AI-powered finance: Slash comes with Twin, a built-in AI agent that can be prompted with natural language to create cards, pay invoices, review cash flow, and more.

Choosing the right platform can give you more confidence in how you manage your money. Get started with Slash today to see how it supports your payments.

Apply in less than 10 minutes today

Join the 5,000+ businesses already using Slash.

Frequently Asked Questions

Where do you configure ACH blocks and filters?

You configure them through your business bank's treasury management portal, fraud prevention service, or directly with your relationship manager.

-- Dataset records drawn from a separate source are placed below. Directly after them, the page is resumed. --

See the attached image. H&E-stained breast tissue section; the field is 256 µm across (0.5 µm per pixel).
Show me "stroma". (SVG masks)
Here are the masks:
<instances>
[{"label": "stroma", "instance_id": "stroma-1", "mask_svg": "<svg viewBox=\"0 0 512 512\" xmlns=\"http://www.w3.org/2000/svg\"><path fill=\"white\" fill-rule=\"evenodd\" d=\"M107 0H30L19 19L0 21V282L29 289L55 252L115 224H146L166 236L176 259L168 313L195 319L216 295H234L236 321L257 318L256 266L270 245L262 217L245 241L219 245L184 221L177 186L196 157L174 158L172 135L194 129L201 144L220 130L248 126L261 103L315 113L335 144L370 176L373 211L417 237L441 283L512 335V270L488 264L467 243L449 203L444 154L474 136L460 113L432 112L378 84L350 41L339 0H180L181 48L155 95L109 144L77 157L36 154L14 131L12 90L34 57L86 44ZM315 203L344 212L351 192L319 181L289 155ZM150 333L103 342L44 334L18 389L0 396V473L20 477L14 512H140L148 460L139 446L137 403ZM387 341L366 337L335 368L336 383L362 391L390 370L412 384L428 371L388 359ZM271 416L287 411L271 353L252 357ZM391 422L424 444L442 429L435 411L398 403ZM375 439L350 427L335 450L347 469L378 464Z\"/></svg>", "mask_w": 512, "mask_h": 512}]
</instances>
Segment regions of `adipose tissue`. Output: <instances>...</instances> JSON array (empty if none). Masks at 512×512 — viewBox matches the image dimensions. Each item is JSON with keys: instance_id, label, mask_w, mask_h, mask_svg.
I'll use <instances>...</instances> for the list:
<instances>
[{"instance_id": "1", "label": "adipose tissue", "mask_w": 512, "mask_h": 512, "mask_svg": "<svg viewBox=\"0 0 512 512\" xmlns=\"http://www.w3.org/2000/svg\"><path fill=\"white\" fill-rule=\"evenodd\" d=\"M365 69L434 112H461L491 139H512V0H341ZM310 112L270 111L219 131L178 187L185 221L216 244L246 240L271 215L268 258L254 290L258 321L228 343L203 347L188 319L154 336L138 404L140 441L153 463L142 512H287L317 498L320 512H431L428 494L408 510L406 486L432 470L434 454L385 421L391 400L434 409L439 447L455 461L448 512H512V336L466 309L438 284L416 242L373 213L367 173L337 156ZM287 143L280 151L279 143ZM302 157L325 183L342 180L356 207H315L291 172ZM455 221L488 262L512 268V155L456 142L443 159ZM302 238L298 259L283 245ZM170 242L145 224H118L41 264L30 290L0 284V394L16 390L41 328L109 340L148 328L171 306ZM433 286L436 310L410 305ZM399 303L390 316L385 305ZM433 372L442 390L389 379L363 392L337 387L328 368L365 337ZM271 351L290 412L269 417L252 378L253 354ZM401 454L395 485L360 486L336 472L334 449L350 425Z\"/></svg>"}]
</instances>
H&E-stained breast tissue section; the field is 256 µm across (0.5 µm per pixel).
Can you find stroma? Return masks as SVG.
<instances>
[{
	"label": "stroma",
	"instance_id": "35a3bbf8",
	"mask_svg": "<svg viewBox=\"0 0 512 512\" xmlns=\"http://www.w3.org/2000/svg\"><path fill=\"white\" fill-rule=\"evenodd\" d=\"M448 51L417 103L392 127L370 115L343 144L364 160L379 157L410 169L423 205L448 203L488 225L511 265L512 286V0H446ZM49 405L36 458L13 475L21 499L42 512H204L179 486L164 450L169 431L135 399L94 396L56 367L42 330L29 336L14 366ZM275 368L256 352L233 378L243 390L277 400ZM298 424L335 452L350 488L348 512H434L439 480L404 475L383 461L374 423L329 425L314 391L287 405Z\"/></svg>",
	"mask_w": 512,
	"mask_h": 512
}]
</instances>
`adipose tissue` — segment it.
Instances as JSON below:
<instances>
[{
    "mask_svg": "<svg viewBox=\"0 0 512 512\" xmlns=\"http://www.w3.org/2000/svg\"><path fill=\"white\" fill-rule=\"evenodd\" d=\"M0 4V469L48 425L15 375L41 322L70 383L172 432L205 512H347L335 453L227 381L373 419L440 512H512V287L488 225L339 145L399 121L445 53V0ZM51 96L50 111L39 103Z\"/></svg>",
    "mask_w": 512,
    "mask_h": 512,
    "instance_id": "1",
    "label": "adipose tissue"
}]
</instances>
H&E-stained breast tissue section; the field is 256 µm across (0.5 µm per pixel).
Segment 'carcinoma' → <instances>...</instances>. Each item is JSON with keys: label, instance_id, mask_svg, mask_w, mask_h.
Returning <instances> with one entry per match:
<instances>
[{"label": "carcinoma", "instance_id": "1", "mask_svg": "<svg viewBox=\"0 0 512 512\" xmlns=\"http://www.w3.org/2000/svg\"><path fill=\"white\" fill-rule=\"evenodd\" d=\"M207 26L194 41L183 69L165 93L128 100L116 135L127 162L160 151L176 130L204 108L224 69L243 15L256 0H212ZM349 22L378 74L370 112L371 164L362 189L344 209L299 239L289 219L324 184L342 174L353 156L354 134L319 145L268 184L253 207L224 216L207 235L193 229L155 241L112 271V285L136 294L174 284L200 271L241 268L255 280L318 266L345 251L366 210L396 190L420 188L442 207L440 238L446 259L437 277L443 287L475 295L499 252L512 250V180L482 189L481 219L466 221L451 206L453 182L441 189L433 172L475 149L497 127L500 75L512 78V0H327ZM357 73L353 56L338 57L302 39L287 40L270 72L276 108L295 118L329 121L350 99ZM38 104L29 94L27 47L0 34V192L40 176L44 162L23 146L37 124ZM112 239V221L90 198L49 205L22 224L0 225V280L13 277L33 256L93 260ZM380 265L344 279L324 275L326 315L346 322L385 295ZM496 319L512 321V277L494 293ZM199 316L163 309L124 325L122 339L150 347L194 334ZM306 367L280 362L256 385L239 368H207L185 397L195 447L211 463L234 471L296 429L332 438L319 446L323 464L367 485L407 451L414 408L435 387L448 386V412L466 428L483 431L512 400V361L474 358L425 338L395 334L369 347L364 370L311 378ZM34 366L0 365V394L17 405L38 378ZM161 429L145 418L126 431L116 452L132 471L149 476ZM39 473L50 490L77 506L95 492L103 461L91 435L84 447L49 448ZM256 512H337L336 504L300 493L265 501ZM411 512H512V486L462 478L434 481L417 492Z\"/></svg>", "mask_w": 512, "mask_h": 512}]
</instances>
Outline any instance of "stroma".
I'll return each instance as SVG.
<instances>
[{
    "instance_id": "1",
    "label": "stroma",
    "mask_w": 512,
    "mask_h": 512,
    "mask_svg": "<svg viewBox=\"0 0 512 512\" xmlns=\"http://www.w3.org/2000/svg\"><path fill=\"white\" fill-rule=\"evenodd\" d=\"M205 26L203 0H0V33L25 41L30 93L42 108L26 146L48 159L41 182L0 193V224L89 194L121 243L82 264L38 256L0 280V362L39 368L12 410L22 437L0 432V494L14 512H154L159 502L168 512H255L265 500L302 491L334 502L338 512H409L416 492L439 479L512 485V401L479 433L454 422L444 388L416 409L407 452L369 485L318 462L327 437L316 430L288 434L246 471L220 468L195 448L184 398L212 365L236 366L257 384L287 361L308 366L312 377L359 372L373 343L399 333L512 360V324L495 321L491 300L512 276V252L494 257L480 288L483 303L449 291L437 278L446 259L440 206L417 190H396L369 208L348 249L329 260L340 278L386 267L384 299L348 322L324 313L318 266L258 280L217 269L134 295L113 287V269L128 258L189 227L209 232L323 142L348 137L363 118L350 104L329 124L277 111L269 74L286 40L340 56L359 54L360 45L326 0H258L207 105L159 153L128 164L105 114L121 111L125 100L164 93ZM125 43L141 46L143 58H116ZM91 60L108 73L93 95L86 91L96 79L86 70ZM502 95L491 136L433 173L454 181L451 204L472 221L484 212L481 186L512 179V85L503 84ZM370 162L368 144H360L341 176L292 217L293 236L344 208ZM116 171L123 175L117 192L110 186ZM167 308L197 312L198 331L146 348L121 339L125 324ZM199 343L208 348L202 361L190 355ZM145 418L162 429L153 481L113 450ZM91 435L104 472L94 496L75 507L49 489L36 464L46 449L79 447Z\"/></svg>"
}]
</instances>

The exact location varies by bank, and some institutions require you to enable the service before any controls are visible in the portal.

Do ACH blocks and filters stop ACH credits?

No. Blocks and filters apply to debit entries, where another party pulls money from your account. ACH credits, where money is pushed in, are handled separately. With the 2026 Nacha rules, receiving banks now have new obligations to monitor inbound credits for fraud, but the control mechanics are different from debit blocks and filters.

Who should manage ACH blocks and filters inside a business?

Finance, accounting, or treasury teams typically own them, since those teams understand vendor relationships, recurring payment timing, and account structure. The owner should review exception queues regularly, maintain the approved originator list, and coordinate with department heads when vendors or billing arrangements change.